Heaven was not a nature girl. Her exercise was lifting large pots of boiling chicken stock, not jogging or any
other outdoor sports. She had skied with one husband, played golf with another, but usually she would go antiquing while the man played sports. At this point in her life, she lived in a commercial space without benefit of a yard or garden and she liked it that way. When she did walk, it was at the gym on an elevated indoor track.

But for the moment, Heaven thoroughly enjoyed ambling beside the winding strip of water, listening to the calls of various other living creatures, admiring the trees and watching closely for an alligator to come charging out of the bayou. Heaven liked being outdoors with no other people around for a change. There’d been enough crowds lately. She slowed down so she wouldn’t frighten a snowy egret that was walking on the side of the bank, staring intently at something in the water.

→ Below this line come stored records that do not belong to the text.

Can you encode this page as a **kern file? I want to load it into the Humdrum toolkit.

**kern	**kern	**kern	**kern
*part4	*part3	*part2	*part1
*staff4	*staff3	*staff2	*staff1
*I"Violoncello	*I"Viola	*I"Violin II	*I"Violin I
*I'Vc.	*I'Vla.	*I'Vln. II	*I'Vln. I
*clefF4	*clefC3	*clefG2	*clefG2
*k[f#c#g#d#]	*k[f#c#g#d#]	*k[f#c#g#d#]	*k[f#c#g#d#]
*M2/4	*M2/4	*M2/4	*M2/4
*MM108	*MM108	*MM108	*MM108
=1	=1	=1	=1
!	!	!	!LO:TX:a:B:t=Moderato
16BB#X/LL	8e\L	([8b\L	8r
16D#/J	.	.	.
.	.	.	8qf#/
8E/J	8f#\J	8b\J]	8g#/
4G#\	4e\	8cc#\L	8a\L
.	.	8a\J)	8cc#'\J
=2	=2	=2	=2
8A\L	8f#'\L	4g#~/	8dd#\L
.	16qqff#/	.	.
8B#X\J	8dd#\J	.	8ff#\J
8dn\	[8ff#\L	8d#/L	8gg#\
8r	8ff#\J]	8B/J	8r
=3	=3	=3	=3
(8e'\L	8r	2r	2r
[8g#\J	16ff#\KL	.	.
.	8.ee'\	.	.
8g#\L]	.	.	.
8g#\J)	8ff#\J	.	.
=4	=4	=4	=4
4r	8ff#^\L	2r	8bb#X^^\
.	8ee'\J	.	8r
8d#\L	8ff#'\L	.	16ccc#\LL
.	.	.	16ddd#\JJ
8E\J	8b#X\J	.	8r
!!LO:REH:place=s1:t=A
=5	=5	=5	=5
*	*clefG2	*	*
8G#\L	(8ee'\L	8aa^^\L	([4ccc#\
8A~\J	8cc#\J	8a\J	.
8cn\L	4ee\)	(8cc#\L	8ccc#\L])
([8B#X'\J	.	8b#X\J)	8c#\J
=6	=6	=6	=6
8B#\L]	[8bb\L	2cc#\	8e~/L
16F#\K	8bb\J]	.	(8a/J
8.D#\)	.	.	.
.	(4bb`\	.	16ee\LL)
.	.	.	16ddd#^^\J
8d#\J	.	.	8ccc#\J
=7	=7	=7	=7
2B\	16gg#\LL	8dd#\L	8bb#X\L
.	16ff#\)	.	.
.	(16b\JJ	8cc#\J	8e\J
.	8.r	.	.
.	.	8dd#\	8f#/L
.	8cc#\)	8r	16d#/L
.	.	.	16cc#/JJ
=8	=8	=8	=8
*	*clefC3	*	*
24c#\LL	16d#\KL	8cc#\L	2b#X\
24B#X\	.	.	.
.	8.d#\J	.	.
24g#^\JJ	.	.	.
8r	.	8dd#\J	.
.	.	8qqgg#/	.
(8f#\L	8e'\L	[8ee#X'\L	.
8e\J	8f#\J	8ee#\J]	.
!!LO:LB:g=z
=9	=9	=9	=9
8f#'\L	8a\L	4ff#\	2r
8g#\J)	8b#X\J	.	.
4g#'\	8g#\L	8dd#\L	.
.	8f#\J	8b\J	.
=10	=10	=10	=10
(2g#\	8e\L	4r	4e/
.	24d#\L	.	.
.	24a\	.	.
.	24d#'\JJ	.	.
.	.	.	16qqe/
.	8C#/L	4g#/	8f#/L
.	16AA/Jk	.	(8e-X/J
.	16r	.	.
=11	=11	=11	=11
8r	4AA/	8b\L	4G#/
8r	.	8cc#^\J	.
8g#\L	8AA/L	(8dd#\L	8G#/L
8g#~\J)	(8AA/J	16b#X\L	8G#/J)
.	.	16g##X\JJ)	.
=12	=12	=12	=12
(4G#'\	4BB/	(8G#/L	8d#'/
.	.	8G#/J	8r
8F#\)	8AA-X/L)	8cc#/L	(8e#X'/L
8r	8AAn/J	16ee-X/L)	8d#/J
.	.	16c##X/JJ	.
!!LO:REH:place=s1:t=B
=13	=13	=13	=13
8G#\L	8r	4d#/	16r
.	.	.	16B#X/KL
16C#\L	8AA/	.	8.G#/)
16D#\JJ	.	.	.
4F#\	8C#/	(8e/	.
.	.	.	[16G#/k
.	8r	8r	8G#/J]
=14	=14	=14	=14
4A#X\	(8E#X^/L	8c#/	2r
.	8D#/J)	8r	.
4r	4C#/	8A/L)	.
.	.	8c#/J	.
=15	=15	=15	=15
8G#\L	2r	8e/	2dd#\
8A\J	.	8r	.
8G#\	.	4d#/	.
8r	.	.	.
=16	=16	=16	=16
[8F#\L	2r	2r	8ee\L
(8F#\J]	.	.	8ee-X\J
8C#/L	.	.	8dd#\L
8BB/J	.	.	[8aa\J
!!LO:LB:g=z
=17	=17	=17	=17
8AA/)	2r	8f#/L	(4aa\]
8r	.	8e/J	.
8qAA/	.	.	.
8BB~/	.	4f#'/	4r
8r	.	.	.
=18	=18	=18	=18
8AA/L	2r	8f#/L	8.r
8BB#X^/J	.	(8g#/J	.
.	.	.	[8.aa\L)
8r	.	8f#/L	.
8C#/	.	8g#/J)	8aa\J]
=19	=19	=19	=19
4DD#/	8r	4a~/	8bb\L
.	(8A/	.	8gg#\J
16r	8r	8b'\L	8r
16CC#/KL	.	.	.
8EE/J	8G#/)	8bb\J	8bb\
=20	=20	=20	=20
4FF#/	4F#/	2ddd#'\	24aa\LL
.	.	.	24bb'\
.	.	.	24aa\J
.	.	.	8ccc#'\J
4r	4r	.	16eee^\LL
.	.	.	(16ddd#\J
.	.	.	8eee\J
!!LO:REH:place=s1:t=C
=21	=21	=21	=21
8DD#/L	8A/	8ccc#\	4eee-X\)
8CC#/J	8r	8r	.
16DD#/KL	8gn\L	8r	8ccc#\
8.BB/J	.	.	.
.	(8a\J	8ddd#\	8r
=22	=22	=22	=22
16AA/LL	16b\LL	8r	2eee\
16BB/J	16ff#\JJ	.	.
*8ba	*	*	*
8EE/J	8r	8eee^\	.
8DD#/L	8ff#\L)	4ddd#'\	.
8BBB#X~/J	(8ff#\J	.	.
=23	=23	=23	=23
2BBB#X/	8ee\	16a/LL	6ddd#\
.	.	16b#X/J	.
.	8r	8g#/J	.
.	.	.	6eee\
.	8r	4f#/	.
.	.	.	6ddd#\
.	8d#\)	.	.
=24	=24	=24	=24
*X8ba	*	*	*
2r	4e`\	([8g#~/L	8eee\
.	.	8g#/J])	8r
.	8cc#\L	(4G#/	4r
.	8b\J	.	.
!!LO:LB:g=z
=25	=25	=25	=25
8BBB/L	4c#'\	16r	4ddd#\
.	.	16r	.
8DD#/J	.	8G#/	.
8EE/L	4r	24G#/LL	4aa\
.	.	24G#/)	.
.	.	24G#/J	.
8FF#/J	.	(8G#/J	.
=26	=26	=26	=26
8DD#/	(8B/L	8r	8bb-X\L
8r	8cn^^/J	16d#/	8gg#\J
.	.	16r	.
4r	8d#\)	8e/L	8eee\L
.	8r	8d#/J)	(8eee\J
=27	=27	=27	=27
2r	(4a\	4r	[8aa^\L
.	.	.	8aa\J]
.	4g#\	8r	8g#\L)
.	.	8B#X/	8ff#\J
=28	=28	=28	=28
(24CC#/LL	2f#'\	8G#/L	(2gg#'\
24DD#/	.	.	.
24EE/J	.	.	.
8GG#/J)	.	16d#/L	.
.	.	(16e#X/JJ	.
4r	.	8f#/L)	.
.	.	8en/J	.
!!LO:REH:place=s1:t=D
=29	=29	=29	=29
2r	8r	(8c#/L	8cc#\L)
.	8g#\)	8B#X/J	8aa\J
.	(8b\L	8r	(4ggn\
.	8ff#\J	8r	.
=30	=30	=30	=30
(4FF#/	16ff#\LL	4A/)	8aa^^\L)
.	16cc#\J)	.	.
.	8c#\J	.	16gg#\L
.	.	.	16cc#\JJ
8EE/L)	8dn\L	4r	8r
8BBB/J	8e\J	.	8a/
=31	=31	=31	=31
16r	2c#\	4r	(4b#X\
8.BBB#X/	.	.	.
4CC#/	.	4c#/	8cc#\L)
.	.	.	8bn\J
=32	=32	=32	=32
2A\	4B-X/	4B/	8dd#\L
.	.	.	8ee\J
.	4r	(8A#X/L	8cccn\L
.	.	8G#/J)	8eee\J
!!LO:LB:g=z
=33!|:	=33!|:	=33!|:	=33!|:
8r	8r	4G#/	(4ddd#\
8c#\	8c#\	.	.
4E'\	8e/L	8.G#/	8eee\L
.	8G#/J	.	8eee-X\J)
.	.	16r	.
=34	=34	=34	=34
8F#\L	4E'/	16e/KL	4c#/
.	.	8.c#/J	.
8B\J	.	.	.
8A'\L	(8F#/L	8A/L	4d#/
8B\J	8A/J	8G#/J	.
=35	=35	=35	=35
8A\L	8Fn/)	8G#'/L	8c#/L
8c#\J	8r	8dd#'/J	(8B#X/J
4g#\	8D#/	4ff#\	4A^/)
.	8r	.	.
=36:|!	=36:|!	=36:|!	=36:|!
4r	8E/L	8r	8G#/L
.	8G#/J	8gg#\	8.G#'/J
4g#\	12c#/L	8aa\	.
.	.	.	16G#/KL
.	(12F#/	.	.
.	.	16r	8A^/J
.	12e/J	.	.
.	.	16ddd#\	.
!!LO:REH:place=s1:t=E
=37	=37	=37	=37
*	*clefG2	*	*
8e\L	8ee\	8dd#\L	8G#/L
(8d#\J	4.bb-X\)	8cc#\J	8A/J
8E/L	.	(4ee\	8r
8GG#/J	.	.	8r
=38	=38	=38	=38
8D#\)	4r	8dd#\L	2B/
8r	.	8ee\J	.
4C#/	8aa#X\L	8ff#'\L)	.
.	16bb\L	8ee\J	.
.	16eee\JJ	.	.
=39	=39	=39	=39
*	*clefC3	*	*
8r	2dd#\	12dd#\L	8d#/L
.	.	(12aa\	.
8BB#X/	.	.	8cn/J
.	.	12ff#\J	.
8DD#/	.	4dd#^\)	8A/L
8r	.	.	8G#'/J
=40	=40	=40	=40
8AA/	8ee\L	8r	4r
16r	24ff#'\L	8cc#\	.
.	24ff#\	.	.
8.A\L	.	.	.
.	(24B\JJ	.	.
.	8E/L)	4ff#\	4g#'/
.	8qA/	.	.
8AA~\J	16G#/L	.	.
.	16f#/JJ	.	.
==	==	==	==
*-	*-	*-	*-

Then it happened. The first shot rang through the air, splitting the serenity of the moment. It took Heaven a second to recognize it as a gun shot. When it registered, she ducked down in the tall grass, her movement and the noise scaring the egret. It started flapping its wings for a take-off, rising awkwardly off the bank. But the second shot hit the big bird and it collapsed right on top of Heaven with wings flapping wildly.

She shrieked in spite of herself, but instead of jumping up, getting the bird off of her, and running like a madwoman for the car, she made herself lie still, the dying bird convulsing on her head and shoulders. She stayed like that for ten minutes, afraid to move for fear she would be a target for the marksman. Finally, she decided to throw the poor dead bird up in the air. If the shooter was still out there, that should draw a shot.

She flung the body as hard as she could and it made a clumsy trajectory up and back down, landing beside Heaven with a soft thud. No gunshots. After another five
minutes of relative silence, no yelling, no footfalls, Heaven got up, grabbed the dead bird by its leg, and ran to the car.

“J
o what happened then?” Amelia Hart asked.

“You mean, what did they say when I went walking in the Vieux Carre police station with a dead bird and told them it was evidence?” Heaven polished off her Pimm’s Cup and waved to the waiter for another. She had made it to her six thirty date at the Napoleon House only a few minutes late. “Well, they didn’t cart me off to the loony bin, but I don’t think they were very impressed with my line of logic. I realized at some point that no one in this whole mess has been shot at before. It’s a first.”

Amelia started ticking things off on her fingers. “Let’s see. There was graffiti, termites, a cross stolen, you were chased through town, Truely was stabbed, you were run off the road, and now either someone was trying to scare you, kill you, or they were poaching egret feathers and you got in the way. It is the first gunshot.”

“And don’t forget the hate mail. Put that on the list. But there are no other bullets to compare the one in the bird to. I figured that out after I’d already arrived at the police station, thrilled that I had a clue.”

“So are they going to dig the bullet out of the bird anyway, do an autopsy?” Amelia asked, a small grin appearing on her face despite her attempts to remain serious. The image of Heaven taking a dead bird to the police station was choice.